▶ [EXERCISE INSTRUCTIONS]: Repeat every entry word for word, skipping the pictures.

▶ [Electronics source listings]:
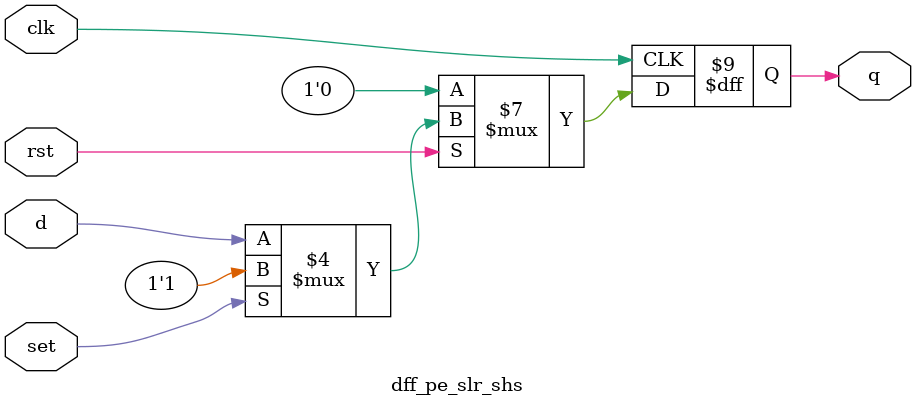
<source format=v>
`timescale 1ns / 1ps


module dff_pe_slr_shs(q, d, clk, rst, set);
input d, clk, rst, set;
output reg q;

      always@(posedge clk)
         if(!rst)
           q <= 0;
         else if(set)
           q <= 1'b1;
         else
           q <= d;
endmodule
</source>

▶ [ANSWER TO THIS TASK]:
<source format=v>
`timescale 1ns / 1ps


module dff_pe_slr_shs(q, d, clk, rst, set);
input d, clk, rst, set;
output reg q;

      always@(posedge clk)
         if(!rst)
           q <= 0;
         else if(set)
           q <= 1'b1;
         else
           q <= d;
endmodule
</source>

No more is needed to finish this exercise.